=== Provided information ===

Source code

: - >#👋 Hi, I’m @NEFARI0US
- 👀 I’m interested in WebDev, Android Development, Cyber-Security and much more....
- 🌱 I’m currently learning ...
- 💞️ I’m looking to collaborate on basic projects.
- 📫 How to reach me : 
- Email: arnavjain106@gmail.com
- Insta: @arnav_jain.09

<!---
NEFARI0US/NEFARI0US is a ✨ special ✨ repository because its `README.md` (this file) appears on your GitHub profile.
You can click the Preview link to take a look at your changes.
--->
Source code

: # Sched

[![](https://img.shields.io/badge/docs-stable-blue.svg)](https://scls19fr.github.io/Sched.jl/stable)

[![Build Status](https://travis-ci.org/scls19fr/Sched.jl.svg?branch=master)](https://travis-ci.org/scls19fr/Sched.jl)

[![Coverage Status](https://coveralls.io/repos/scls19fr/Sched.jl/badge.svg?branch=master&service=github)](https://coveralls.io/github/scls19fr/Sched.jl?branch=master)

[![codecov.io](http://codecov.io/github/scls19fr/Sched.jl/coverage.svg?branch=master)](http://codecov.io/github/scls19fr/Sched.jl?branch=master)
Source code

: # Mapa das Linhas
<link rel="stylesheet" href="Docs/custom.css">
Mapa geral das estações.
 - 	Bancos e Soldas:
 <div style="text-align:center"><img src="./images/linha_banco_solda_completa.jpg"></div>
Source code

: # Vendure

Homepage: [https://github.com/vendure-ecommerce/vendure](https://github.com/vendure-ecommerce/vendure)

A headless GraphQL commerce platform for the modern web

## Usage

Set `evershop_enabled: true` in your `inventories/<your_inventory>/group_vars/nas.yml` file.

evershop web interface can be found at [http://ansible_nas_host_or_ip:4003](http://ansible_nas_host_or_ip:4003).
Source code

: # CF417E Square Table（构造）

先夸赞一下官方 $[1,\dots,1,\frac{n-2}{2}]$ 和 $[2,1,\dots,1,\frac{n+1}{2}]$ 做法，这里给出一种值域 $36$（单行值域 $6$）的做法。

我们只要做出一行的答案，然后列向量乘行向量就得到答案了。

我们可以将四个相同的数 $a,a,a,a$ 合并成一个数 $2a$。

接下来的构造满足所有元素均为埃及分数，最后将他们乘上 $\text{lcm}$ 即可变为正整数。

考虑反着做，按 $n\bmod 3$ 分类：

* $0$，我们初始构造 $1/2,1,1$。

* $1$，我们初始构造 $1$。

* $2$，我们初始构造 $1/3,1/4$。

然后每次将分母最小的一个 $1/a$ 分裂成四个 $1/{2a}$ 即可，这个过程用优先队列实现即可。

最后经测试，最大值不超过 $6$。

===

• _Problem requirements_:
From the records above, copy each line that contains the word "Mapa".

• _Task answer_:
: # Mapa das Linhas
Mapa geral das estações.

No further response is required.